Reproduce each line exactly. Skip none.

= = = = =

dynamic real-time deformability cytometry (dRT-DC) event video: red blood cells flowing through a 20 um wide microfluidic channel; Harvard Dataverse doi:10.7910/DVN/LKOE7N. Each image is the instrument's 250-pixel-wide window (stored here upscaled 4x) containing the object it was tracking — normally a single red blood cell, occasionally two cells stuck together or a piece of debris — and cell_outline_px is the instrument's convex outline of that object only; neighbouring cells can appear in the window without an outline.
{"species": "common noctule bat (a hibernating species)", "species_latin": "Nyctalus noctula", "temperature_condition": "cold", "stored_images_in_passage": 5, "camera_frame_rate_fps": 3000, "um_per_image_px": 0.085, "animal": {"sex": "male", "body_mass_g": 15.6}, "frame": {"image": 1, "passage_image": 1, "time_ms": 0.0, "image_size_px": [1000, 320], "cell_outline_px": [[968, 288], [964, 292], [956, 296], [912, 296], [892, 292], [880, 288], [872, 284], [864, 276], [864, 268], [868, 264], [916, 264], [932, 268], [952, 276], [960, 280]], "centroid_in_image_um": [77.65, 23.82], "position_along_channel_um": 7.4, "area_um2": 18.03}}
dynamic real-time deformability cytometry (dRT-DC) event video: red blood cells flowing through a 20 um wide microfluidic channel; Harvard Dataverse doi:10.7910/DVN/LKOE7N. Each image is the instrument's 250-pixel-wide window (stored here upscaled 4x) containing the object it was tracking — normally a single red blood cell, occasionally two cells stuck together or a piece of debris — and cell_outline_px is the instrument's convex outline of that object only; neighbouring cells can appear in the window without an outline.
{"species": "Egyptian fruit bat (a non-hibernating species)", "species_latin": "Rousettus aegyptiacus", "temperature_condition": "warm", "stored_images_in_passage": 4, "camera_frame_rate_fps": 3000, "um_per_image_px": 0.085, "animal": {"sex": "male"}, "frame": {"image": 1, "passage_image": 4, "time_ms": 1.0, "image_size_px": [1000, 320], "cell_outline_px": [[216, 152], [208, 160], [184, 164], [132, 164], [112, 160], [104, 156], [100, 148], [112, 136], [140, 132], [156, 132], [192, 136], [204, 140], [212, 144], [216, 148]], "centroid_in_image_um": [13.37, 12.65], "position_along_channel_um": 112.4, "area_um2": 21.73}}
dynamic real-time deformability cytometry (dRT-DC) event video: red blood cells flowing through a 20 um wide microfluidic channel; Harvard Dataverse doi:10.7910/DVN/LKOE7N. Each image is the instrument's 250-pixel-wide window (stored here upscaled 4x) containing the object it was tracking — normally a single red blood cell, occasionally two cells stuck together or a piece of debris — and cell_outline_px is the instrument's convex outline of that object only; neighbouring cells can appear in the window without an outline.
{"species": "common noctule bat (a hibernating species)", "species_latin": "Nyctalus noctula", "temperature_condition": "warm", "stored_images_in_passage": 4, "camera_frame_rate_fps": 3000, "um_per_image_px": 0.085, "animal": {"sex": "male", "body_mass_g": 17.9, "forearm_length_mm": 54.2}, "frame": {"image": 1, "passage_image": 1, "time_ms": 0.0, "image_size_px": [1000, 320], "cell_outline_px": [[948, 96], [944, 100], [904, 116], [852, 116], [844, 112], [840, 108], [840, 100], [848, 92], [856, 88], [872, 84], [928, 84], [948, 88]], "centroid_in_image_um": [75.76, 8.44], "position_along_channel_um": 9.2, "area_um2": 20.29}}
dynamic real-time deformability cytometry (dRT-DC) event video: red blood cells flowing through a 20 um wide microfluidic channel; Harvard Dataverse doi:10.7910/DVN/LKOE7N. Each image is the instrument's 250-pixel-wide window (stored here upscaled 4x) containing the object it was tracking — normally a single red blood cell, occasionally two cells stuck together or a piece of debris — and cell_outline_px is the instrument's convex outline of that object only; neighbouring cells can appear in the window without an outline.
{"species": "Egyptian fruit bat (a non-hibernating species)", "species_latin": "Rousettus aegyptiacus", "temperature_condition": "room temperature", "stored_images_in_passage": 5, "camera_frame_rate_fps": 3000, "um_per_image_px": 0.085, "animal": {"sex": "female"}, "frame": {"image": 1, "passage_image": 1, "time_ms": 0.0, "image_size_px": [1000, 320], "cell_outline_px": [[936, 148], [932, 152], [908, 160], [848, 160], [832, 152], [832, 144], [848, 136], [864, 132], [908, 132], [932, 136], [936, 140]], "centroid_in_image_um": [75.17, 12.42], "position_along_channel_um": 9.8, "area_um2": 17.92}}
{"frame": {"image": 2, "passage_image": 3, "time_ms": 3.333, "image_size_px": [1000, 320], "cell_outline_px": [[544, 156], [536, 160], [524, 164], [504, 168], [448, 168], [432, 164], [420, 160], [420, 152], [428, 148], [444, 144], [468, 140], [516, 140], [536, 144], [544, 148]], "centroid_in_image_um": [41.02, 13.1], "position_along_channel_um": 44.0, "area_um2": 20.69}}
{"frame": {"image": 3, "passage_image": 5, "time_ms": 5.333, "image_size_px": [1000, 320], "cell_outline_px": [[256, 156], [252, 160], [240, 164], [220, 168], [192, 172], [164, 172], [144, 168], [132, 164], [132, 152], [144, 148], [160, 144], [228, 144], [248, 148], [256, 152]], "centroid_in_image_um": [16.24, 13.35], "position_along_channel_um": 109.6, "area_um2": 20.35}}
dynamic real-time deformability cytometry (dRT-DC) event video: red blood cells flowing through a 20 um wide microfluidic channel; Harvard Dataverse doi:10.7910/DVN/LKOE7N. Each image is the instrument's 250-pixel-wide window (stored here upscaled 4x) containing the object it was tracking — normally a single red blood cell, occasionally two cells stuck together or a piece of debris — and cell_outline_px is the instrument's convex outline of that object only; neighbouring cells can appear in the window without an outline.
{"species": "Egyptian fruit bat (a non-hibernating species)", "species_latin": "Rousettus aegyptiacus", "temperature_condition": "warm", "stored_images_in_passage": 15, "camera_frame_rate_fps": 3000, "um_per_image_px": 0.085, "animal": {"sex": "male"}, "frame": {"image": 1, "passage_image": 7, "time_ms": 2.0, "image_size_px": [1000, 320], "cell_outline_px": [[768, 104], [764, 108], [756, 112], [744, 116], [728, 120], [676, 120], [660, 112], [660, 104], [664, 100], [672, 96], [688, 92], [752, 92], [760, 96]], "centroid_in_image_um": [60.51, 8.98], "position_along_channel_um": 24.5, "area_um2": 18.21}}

= = = = =

• [Problem solution]:
dynamic real-time deformability cytometry (dRT-DC) event video: red blood cells flowing through a 20 um wide microfluidic channel; Harvard Dataverse doi:10.7910/DVN/LKOE7N. Each image is the instrument's 250-pixel-wide window (stored here upscaled 4x) containing the object it was tracking — normally a single red blood cell, occasionally two cells stuck together or a piece of debris — and cell_outline_px is the instrument's convex outline of that object only; neighbouring cells can appear in the window without an outline.
{"species": "common noctule bat (a hibernating species)", "species_latin": "Nyctalus noctula", "temperature_condition": "cold", "stored_images_in_passage": 5, "camera_frame_rate_fps": 3000, "um_per_image_px": 0.085, "animal": {"sex": "male", "body_mass_g": 15.6}, "frame": {"image": 1, "passage_image": 1, "time_ms": 0.0, "image_size_px": [1000, 320], "cell_outline_px": [[968, 288], [964, 292], [956, 296], [912, 296], [892, 292], [880, 288], [872, 284], [864, 276], [864, 268], [868, 264], [916, 264], [932, 268], [952, 276], [960, 280]], "centroid_in_image_um": [77.65, 23.82], "position_along_channel_um": 7.4, "area_um2": 18.03}}
dynamic real-time deformability cytometry (dRT-DC) event video: red blood cells flowing through a 20 um wide microfluidic channel; Harvard Dataverse doi:10.7910/DVN/LKOE7N. Each image is the instrument's 250-pixel-wide window (stored here upscaled 4x) containing the object it was tracking — normally a single red blood cell, occasionally two cells stuck together or a piece of debris — and cell_outline_px is the instrument's convex outline of that object only; neighbouring cells can appear in the window without an outline.
{"species": "Egyptian fruit bat (a non-hibernating species)", "species_latin": "Rousettus aegyptiacus", "temperature_condition": "warm", "stored_images_in_passage": 4, "camera_frame_rate_fps": 3000, "um_per_image_px": 0.085, "animal": {"sex": "male"}, "frame": {"image": 1, "passage_image": 4, "time_ms": 1.0, "image_size_px": [1000, 320], "cell_outline_px": [[216, 152], [208, 160], [184, 164], [132, 164], [112, 160], [104, 156], [100, 148], [112, 136], [140, 132], [156, 132], [192, 136], [204, 140], [212, 144], [216, 148]], "centroid_in_image_um": [13.37, 12.65], "position_along_channel_um": 112.4, "area_um2": 21.73}}
dynamic real-time deformability cytometry (dRT-DC) event video: red blood cells flowing through a 20 um wide microfluidic channel; Harvard Dataverse doi:10.7910/DVN/LKOE7N. Each image is the instrument's 250-pixel-wide window (stored here upscaled 4x) containing the object it was tracking — normally a single red blood cell, occasionally two cells stuck together or a piece of debris — and cell_outline_px is the instrument's convex outline of that object only; neighbouring cells can appear in the window without an outline.
{"species": "common noctule bat (a hibernating species)", "species_latin": "Nyctalus noctula", "temperature_condition": "warm", "stored_images_in_passage": 4, "camera_frame_rate_fps": 3000, "um_per_image_px": 0.085, "animal": {"sex": "male", "body_mass_g": 17.9, "forearm_length_mm": 54.2}, "frame": {"image": 1, "passage_image": 1, "time_ms": 0.0, "image_size_px": [1000, 320], "cell_outline_px": [[948, 96], [944, 100], [904, 116], [852, 116], [844, 112], [840, 108], [840, 100], [848, 92], [856, 88], [872, 84], [928, 84], [948, 88]], "centroid_in_image_um": [75.76, 8.44], "position_along_channel_um": 9.2, "area_um2": 20.29}}
dynamic real-time deformability cytometry (dRT-DC) event video: red blood cells flowing through a 20 um wide microfluidic channel; Harvard Dataverse doi:10.7910/DVN/LKOE7N. Each image is the instrument's 250-pixel-wide window (stored here upscaled 4x) containing the object it was tracking — normally a single red blood cell, occasionally two cells stuck together or a piece of debris — and cell_outline_px is the instrument's convex outline of that object only; neighbouring cells can appear in the window without an outline.
{"species": "Egyptian fruit bat (a non-hibernating species)", "species_latin": "Rousettus aegyptiacus", "temperature_condition": "room temperature", "stored_images_in_passage": 5, "camera_frame_rate_fps": 3000, "um_per_image_px": 0.085, "animal": {"sex": "female"}, "frame": {"image": 1, "passage_image": 1, "time_ms": 0.0, "image_size_px": [1000, 320], "cell_outline_px": [[936, 148], [932, 152], [908, 160], [848, 160], [832, 152], [832, 144], [848, 136], [864, 132], [908, 132], [932, 136], [936, 140]], "centroid_in_image_um": [75.17, 12.42], "position_along_channel_um": 9.8, "area_um2": 17.92}}
{"frame": {"image": 2, "passage_image": 3, "time_ms": 3.333, "image_size_px": [1000, 320], "cell_outline_px": [[544, 156], [536, 160], [524, 164], [504, 168], [448, 168], [432, 164], [420, 160], [420, 152], [428, 148], [444, 144], [468, 140], [516, 140], [536, 144], [544, 148]], "centroid_in_image_um": [41.02, 13.1], "position_along_channel_um": 44.0, "area_um2": 20.69}}
{"frame": {"image": 3, "passage_image": 5, "time_ms": 5.333, "image_size_px": [1000, 320], "cell_outline_px": [[256, 156], [252, 160], [240, 164], [220, 168], [192, 172], [164, 172], [144, 168], [132, 164], [132, 152], [144, 148], [160, 144], [228, 144], [248, 148], [256, 152]], "centroid_in_image_um": [16.24, 13.35], "position_along_channel_um": 109.6, "area_um2": 20.35}}
dynamic real-time deformability cytometry (dRT-DC) event video: red blood cells flowing through a 20 um wide microfluidic channel; Harvard Dataverse doi:10.7910/DVN/LKOE7N. Each image is the instrument's 250-pixel-wide window (stored here upscaled 4x) containing the object it was tracking — normally a single red blood cell, occasionally two cells stuck together or a piece of debris — and cell_outline_px is the instrument's convex outline of that object only; neighbouring cells can appear in the window without an outline.
{"species": "Egyptian fruit bat (a non-hibernating species)", "species_latin": "Rousettus aegyptiacus", "temperature_condition": "warm", "stored_images_in_passage": 15, "camera_frame_rate_fps": 3000, "um_per_image_px": 0.085, "animal": {"sex": "male"}, "frame": {"image": 1, "passage_image": 7, "time_ms": 2.0, "image_size_px": [1000, 320], "cell_outline_px": [[768, 104], [764, 108], [756, 112], [744, 116], [728, 120], [676, 120], [660, 112], [660, 104], [664, 100], [672, 96], [688, 92], [752, 92], [760, 96]], "centroid_in_image_um": [60.51, 8.98], "position_along_channel_um": 24.5, "area_um2": 18.21}}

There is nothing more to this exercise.